Ihre Aufgaben:
a – Geben Sie aus dem Artikel über das Pendel-Kunstwerk in Münster den Abschnitt wortgetreu wieder, beginnend mit „Das ist es, was“ und fortlaufend bis „Stärken sie haben?“.
b – Prüfen Sie anhand des Artikels über das Pendel-Kunstwerk in Münster, ob die folgenden Aussagen zutreffen, und antworten Sie jeweils mit Ja oder Nein sowie den entscheidenden Worten des Artikels als wörtlichem Zitat: (i) Das Pendel ist in einer etwa 30 m hohen Kuppel aufgehängt. (ii) Zum Kunstwerk gehören sechs Spiegel. (iii) Die Kirche mit dem Kunstwerk steht in Dresden.
c – Übersetzen Sie aus dem Artikel über das Pendel-Kunstwerk in Münster den Satz „In den Spiegeln werden Details erkennbar, deren direkte Sicht durch Säulen versperrt ist.“ ins Englische.

Ausgangstext:
Das Kunstwerk "Zwei Graue Doppelspiegel für ein Pendel" von Gerard Richter konfrontiert den Besucher mit der Vorstellung von Wirklichkeit. Das hat mich als Unternehmer nachdenklich gemacht. Fragen, die wir uns als Führungskraft stellen können.

Das Kunstwerk "Zwei Graue Doppelspiegel für ein Pendel" des in Dresden geborenen Gerard Richter befindet sich in einer profanierten Dominikanerkirche in Münster. Es handelt sich um ein Foucaultsches Pendel, das, aufgehängt in der ca. 30 m hohen Kuppel des Gebäudes, unablässig über einer runden Bodenplatte schwingt – so die Erdrotation zeigend. Zusammen mit vier in unterschiedlichen Grau-Tönen bedampften, paarweise an gegenüberliegenden Wänden aufgehängten Spiegeln, bildet es eine faszinierend-tiefgründige Kunst-Einheit, die den Betrachter mit der Begrenztheit der eigenen Wahrnehmung konfrontiert.*

Das Miteinander des Verschiedenen

Naturwissenschaft, Technik, Architektur, Skulptur und Malerei und die Besucher selbst bilden bei diesem Kunstwerk ein „Miteinander des Verschiedenen“*. Es entsteht eine faszinierende Einheit mit tiefgründiger Aussagekraft. Nicht zufällig, sondern bewusst arrangiert.

Das ist es, was auch unsere Unternehmen und unsere Teams so faszinierend macht: Die Vielfalt der Persönlichkeiten unserer Mitarbeiter, ihrer Herkunft, ihrer Talente und ihrer Fähigkeiten, deren Miteinander unerwartete Ideen und herausragende Leistungen hervorbringen kann, wenn wir sie gut führen. Und das beginnt mit dem Arrangement, das heißt mit dem Einsatz der Mitarbeiter dort, wo sie ihre Stärken optimal einsetzen und so die größte Wirkung erzielen können. Wie oft beschäftigen wir uns mit diesem Arrangement? Haben wir unsere Mitarbeiter einmal gefragt, welche Stärken sie haben?

Die Doppelspiegel – Erkennen aus anderen Blickwinkeln

In den gegenüberliegenden Doppelspiegeln von je 1,34mx6m beginnt das Sehen, sich selbst zu sehen. Das betrachtende Subjekt wird in der Spiegelung auf sich selbst zurückgeworfen* – eine kluge Idee zur Verdeutlichung der Begrenztheit der eigenen Wahrnehmung. Bewegt sich der Betrachter, verändert er den Winkel, setzt sich sein Bild neu zusammen. * In den Spiegeln werden Details erkennbar, deren direkte Sicht durch Säulen versperrt ist.

Untersuchte Daten:
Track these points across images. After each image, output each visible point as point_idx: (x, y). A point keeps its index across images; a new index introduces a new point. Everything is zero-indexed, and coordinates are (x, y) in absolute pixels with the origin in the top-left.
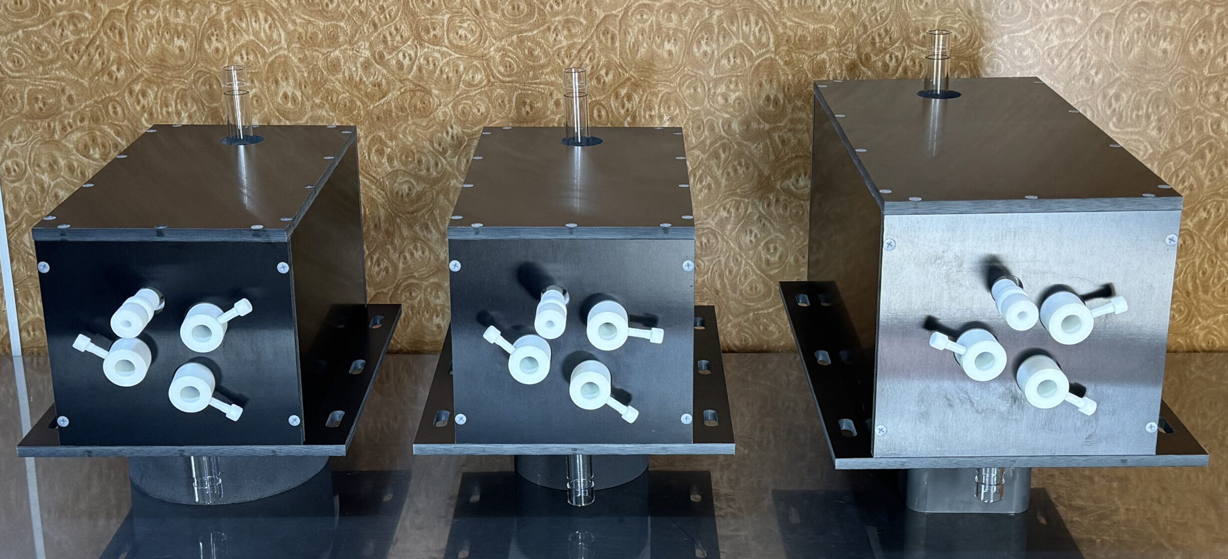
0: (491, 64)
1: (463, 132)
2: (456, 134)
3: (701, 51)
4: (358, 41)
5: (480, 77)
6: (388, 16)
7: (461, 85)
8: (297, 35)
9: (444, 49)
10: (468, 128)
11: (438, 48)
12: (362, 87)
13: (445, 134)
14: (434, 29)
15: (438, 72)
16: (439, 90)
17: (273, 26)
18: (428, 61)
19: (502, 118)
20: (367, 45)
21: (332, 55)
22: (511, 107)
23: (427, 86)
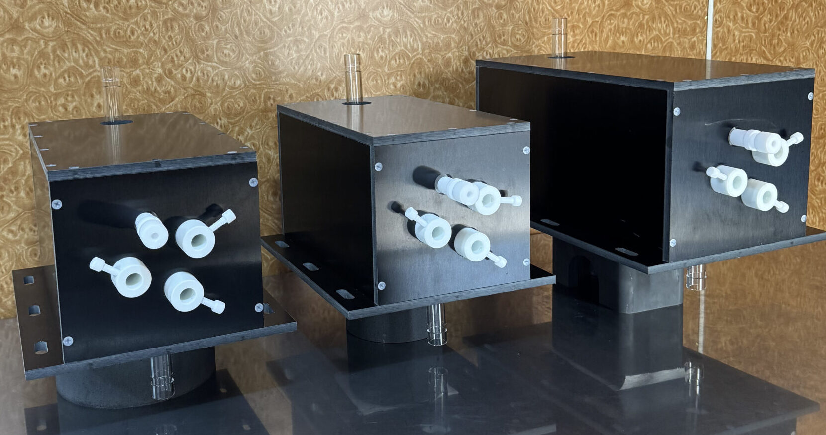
0: (246, 72)
1: (228, 122)
2: (224, 124)
3: (379, 56)
4: (153, 62)
5: (239, 82)
6: (174, 43)
7: (227, 89)
8: (107, 60)
9: (215, 64)
10: (232, 119)
11: (210, 63)
12: (157, 95)
13: (216, 125)
14: (207, 50)
15: (210, 80)
16: (212, 93)
17: (89, 54)
18: (203, 74)
19: (255, 110)
20: (160, 64)
21: (134, 73)
22: (260, 102)
23: (203, 91)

Lösungen:
a –
Das ist es, was auch unsere Unternehmen und unsere Teams so faszinierend macht: Die Vielfalt der Persönlichkeiten unserer Mitarbeiter, ihrer Herkunft, ihrer Talente und ihrer Fähigkeiten, deren Miteinander unerwartete Ideen und herausragende Leistungen hervorbringen kann, wenn wir sie gut führen. Und das beginnt mit dem Arrangement, das heißt mit dem Einsatz der Mitarbeiter dort, wo sie ihre Stärken optimal einsetzen und so die größte Wirkung erzielen können. Wie oft beschäftigen wir uns mit diesem Arrangement? Haben wir unsere Mitarbeiter einmal gefragt, welche Stärken sie haben?

b –
(i) Ja: „aufgehängt in der ca. 30 m hohen Kuppel des Gebäudes“
(ii) Nein: „vier in unterschiedlichen Grau-Tönen bedampften, paarweise an gegenüberliegenden Wänden aufgehängten Spiegeln“
(iii) Nein: „befindet sich in einer profanierten Dominikanerkirche in Münster“

c – Details whose direct view is blocked by columns become visible in the mirrors.